Selain itu, jumlah orang Indonesia yang berobat ke luar negeri meningkat hampir 100 persen dalam kurun waktu 10 tahun terakhir. Pada tahun 2006, terdapat 350.000 orang pasien asal Indonesia, tahun 2015 melonjak menjadi 600.000 pasien.
“Presiden Jokowi sudah mengungkapkan keprihatinannya karena banyak orang Indonesia yang pergi ke luar negeri. Bukan karena liburan, melainkan lebih memilih berobat di luar negeri ketimbang di dalam negeri,” ungkap John.
Dia mengungkapkan, salah satu alasan pasien berobat ke luar negeri adalah layanan kesehatan di Indonesia belum berkualitas. Sementara itu, dari sisi kuantitas, John mendapati data bahwa Indonesia hanya memiliki rasio ranjang 1,33 per 1.000 orang.
Hal itu dibuktikan SILO yang merupakan rumah sakit pertama yang bekerja sama dengan Gleneagle Hospital Singapore dan mendapatkan akreditasi Joint Commission International atau JCI. Akreditasi ini merupakan standar layanan kesehatan berkelas internasional.
Sejak 2011, Lippo Group bahkan telah mengoperasikan RS Mochtar Riady Comprehensive Cancer Center (MRCCC) Building of Hope Siloam Semanggi yang merupakan rumah sakit khusus kanker kedua di Indonesia, setelah RS Kanker Dharmais.
Selain persoalan rumah sakit dengan layanan berkualitas, John melihat Indonesia masih menghadapi problem minimnya jumlah dokter. Saat ini, jumlah dokter hanya sekitar 81.011 orang, dengan persebaran terbanyak di Pulau Jawa, terutama Jabodetabek dengan rasio mencapai 0,3 per 1.000 orang.
Meski demikian, keterbatasan tersebut rupanya tidak berkorelasi pada kualitas dokter-dokter di Indonesia yang kemampuannya melampaui kolega dokter di luar negeri, karena terbiasa menghadapi persoalan kesehatan lebih kompleks dan berat.
John memaparkan, solusi jangka pendek yang dapat dilakukan adalah implementasi relaksasi regulasi yang mengizinkan investasi asing ke industri Rumah sakit hingga 67 persen dan pasal Omnibus Law terkait praktik dokter asing sebagai pemacu pertumbuhan industri dalam negeri.

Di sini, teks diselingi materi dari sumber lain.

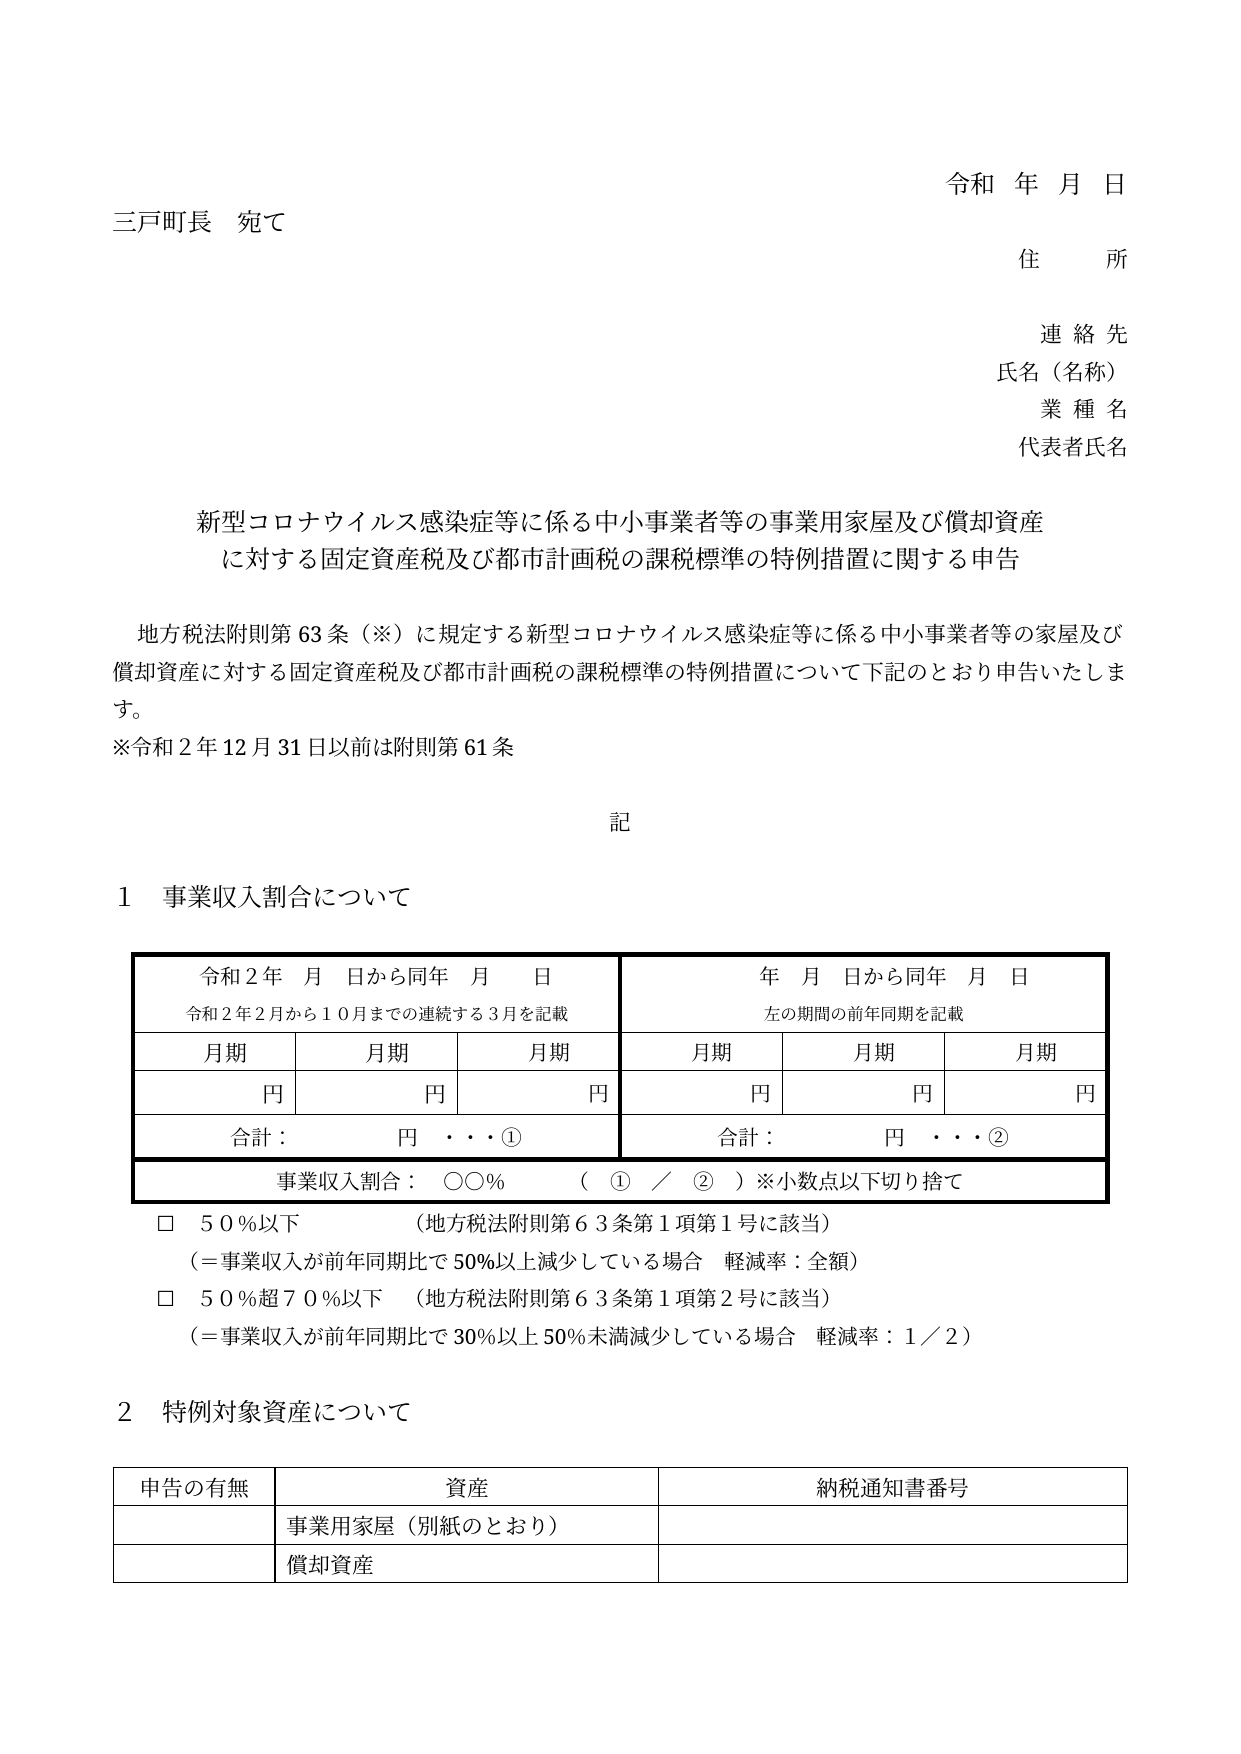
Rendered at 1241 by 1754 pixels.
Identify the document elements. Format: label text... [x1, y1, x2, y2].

text 連絡先 [112, 314, 1128, 352]
table_header 資産 [276, 1468, 658, 1505]
table_cell 円 [458, 1071, 618, 1114]
table_cell 月期 [945, 1033, 1105, 1070]
table_cell 償却資産 [276, 1545, 658, 1582]
table_cell [114, 1545, 274, 1582]
table_cell 事業用家屋（別紙のとおり） [276, 1506, 658, 1544]
text 記 [112, 802, 1128, 839]
text ５０％以下 （地方税法附則第６３条第１項第１号に該当） [112, 1204, 1128, 1242]
table_cell 円 [296, 1071, 457, 1114]
text 代表者氏名 [112, 427, 1128, 464]
table_cell 月期 [135, 1033, 295, 1070]
table_cell 月期 [296, 1033, 457, 1070]
text 三戸町長 宛て [112, 202, 1128, 239]
text 新型コロナウイルス感染症等に係る中小事業者等の事業用家屋及び償却資産 [112, 502, 1128, 539]
table_header 令和２年 月 日から同年 月 日 令和２年２月から１０月までの連続する３月を記載 [135, 957, 618, 1032]
table_cell 円 [783, 1071, 944, 1114]
table_cell 円 [945, 1071, 1105, 1114]
table_cell 月期 [622, 1033, 782, 1070]
text 氏名（名称） [112, 352, 1128, 389]
text （＝事業収入が前年同期比で50%以上減少している場合 軽減率：全額） [112, 1242, 1128, 1279]
text ※令和２年12月31日以前は附則第61条 [112, 727, 1128, 764]
table_cell 合計： 円 ・・・① [135, 1115, 618, 1157]
table_cell 月期 [458, 1033, 618, 1070]
table_header 申告の有無 [114, 1468, 274, 1505]
table_cell 合計： 円 ・・・② [622, 1115, 1105, 1157]
text 住 所 [112, 239, 1128, 277]
table_header 年 月 日から同年 月 日 左の期間の前年同期を記載 [622, 957, 1105, 1032]
table_cell 月期 [783, 1033, 944, 1070]
text に対する固定資産税及び都市計画税の課税標準の特例措置に関する申告 [112, 539, 1128, 577]
table_cell [659, 1545, 1127, 1582]
text ２ 特例対象資産について [112, 1392, 1128, 1429]
text （＝事業収入が前年同期比で30％以上50％未満減少している場合 軽減率：１／２） [112, 1317, 1128, 1354]
table_cell [114, 1506, 274, 1544]
table_cell 円 [622, 1071, 782, 1114]
text 令和 年 月 日 [112, 164, 1128, 202]
text ５０％超７０％以下 （地方税法附則第６３条第１項第２号に該当） [112, 1279, 1128, 1317]
table_header 納税通知書番号 [659, 1468, 1127, 1505]
table_cell 事業収入割合： ○○％ （ ① ／ ② ）※小数点以下切り捨て [135, 1162, 1105, 1199]
table_cell [659, 1506, 1127, 1544]
table_cell 円 [135, 1071, 295, 1114]
text 業種名 [112, 389, 1128, 427]
text 地方税法附則第63条（※）に規定する新型コロナウイルス感染症等に係る中小事業者等の家屋及び償却資産に対する固定資産税及び都市計画税の課税標準の特例措置について下記のとおり申告いたします。 [112, 614, 1128, 727]
text １ 事業収入割合について [112, 877, 1128, 914]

Dia menambahkan, pandemi Covid-19 hingga terwujudnya inisiasi pandemic fund dalam G20 semestinya menjadi momentum yang harus memacu industri kesehatan di Indonesia.
"Jadi kita tidak saja siap menangani pandemi, namun mempersiapkan diri dalam meningkatkan kualitas dan kuantitas layanan di tengah pertumbuhan ekonomi masyarakat yang menuntut pelayanan kesehatan yang semakin tinggi,” tutur John.